» **WORK ORDER**: Rewrite the text of the entries below as a JSON list of strings, with one string for each line and no blank lines.

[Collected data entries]
----------------------------------------

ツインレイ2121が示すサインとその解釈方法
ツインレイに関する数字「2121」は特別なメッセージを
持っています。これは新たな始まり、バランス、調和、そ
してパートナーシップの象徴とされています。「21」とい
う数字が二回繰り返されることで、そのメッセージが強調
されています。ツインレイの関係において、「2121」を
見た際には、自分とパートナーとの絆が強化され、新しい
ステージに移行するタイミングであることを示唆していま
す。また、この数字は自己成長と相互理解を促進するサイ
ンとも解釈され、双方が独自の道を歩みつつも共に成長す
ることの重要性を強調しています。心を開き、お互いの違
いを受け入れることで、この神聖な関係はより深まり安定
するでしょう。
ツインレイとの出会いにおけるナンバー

----------------------------------------

» **RESPONSE**:
[
  "ツインレイ2121が示すサインとその解釈方法",
  "ツインレイに関する数字「2121」は特別なメッセージを",
  "持っています。これは新たな始まり、バランス、調和、そ",
  "してパートナーシップの象徴とされています。「21」とい",
  "う数字が二回繰り返されることで、そのメッセージが強調",
  "されています。ツインレイの関係において、「2121」を",
  "見た際には、自分とパートナーとの絆が強化され、新しい",
  "ステージに移行するタイミングであることを示唆していま",
  "す。また、この数字は自己成長と相互理解を促進するサイ",
  "ンとも解釈され、双方が独自の道を歩みつつも共に成長す",
  "ることの重要性を強調しています。心を開き、お互いの違",
  "いを受け入れることで、この神聖な関係はより深まり安定",
  "するでしょう。",
  "ツインレイとの出会いにおけるナンバー"
]